Objectives: To assess severity and recovery from lymphopenia in the ORACLE-MS long-term follow-up (LTFU), among patients treated with cladribine tablets during the ORACLE-MS initial treatment period (ITP). 

Methods: ORACLE-MS patients were aged 18-55 years with a first clinical demyelinating event within 75 days before screening, ≥2 clinically silent lesions of ≥3 mm on a T2-weighted brain scan, and an EDSS score of ≤5. Patients were randomized (1:1:1) to placebo, cladribine tablets 3.5 mg/kg or cladribine tablets 5.25 mg/kg of bodyweight (cumulative over 2 years). Patients who did not convert to McDonald MS during the ITP did not receive any additional study medication during the LTFU, but were followed for safety and efficacy evaluations for 48 weeks after the end of ITP, or until McDonald MS or CDMS conversion.
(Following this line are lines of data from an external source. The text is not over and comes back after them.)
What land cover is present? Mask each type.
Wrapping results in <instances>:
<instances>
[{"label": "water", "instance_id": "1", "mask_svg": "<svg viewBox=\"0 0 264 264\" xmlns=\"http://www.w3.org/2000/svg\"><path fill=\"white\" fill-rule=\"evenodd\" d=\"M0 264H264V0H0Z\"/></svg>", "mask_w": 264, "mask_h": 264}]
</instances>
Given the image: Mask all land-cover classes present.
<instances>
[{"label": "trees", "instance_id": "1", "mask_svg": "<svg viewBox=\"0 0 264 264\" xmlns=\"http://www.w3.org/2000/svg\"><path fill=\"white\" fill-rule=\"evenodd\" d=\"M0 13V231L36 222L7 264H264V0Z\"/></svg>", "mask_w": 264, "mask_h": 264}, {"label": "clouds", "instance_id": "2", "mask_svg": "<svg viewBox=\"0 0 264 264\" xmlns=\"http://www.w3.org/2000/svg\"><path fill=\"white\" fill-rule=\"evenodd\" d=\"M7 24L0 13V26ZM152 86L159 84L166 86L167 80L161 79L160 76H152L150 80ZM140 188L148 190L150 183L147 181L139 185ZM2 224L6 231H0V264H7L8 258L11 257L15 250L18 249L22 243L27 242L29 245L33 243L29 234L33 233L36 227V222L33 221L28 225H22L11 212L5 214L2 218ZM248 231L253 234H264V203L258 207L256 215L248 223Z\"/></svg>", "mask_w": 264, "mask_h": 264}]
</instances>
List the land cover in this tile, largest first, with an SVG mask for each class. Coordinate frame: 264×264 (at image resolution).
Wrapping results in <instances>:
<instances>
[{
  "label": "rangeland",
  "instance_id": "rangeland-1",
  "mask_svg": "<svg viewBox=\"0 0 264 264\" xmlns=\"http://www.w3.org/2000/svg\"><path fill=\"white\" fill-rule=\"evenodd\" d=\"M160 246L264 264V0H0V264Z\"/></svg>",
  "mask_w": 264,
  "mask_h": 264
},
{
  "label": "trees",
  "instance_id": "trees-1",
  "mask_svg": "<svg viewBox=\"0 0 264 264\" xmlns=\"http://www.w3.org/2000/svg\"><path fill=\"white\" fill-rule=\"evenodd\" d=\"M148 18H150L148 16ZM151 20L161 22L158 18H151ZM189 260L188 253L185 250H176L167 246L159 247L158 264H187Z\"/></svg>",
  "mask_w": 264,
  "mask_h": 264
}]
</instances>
Results: CTCAE Grade 3/4 lymphopenia occurred in 46 (22.3%) and 74 (36.5%) patients receiving cladribine tablets 3.5 mg/kg and 5.25 mg/kg, respectively (ITP; up to 2 consecutive years). Grade 4 lymphopenia was limited to 3 patients (1 in 3.5 mg/kg and 2 in 5.25 mg/kg). In the 3.5 mg/kg group, 78 patients completed the 2 years of ITP, and 36 of these entered the LTFU and received no further treatment. At LTFU baseline, none of these 36 patients had Grade 3/4 lymphopenia, 4 patients had Grade 2 lymphopenia. All of these recovered to Grade 0 or 1 by LTFU week 13. 

Conclusions: In ORACLE-MS, the occurrence of CTCAE Grade ≥3 lymphopenia was dose related. The retreatment guidelines introduced in ORACLE-MS appeared to limit the occurrence and duration of Grade 3/4 lymphopenia. All patients recovered to Grade 0 or 1 by Week 13 in the long-term follow-up period.